Stohrer is the oldest pâtisserie in Paris.
It is also the most magical.
The key is to go after hours—once the FERMÉ sign is turned and the overhead awning droops like a heavy lid. Pay no mind to these things, for as soon as you place your hand on the bakery door, you’ll smell its invitation: Butter as rich as an evening sun. Folds of chocolate and caramel. This alone is enough to make you step inside, but then! You see that the glass chandelier drips with melt-in-your-mouth snowflakes. Pastries shaped like hot-air balloons float by—their tops made of spun sugar bubbles. Swallows with marzipan wings dive past towers of chocolate truffles.

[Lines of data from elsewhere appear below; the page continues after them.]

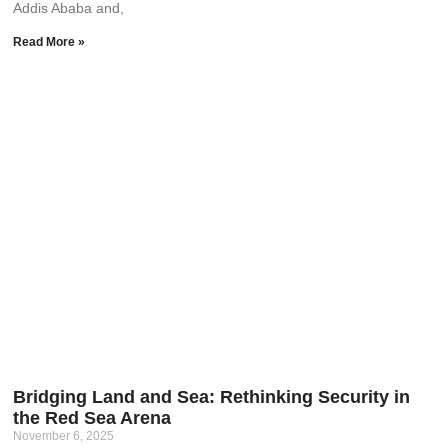
Addis Ababa and,
Read More »
Bridging Land and Sea: Rethinking Security in
the Red Sea Arena
November 6, 2025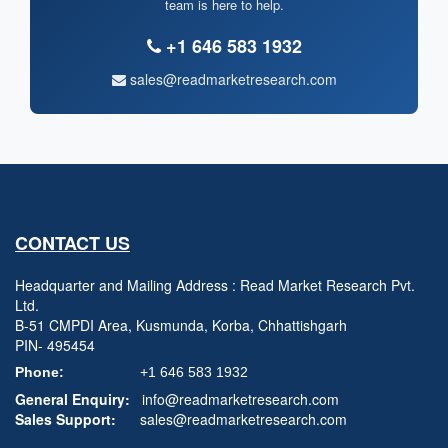
team is here to help.
+1 646 583 1932
sales@readmarketresearch.com
CONTACT US
Headquarter and Mailing Address : Read Market Research Pvt.
Ltd.
B-51 CMPDI Area, Kusmunda, Korba, Chhattishgarh
PIN- 495454
Phone:
+1 646 583 1932
General Enquiry:
info@readmarketresearch.com
Sales Support:
sales@readmarketresearch.com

“Can I help you?” asks a gentleman behind the counter.
The cases displaying his cakes need no light—you can see the macarons well enough when he bends down to show you their flavors. His masque glows over the labels: Carols on a Snowy Evening. A First Kiss. A Second Kiss. An April Picnic by the River. You choose Bastille Day Fireworks and an éclair filled with cloud crème.
“Make sure there’s a ceiling over your head when you eat this,” the baker says, as he hands you the paper bag.
Your mouth is already watering. “What do I owe you?”
What. Not how much. It’s a question you’ve learned to ask, in such establishments. Magic is always give-and-take, but no Sanct is the same. This one seems sweeter than others—perhaps a side effect of working with so much sugar. His masque flashes when he smiles. “For my pastries? All you have to do is enjoy them.”
It is not such a terrible price to pay, you think, as you hold the door open for a girl wearing a pair of butterfly wings. She’s followed by a strange parade: a woman in armor, a man wearing an uneasy shadow, a woman with hair the color of starlight. As if she is always and forever dreaming.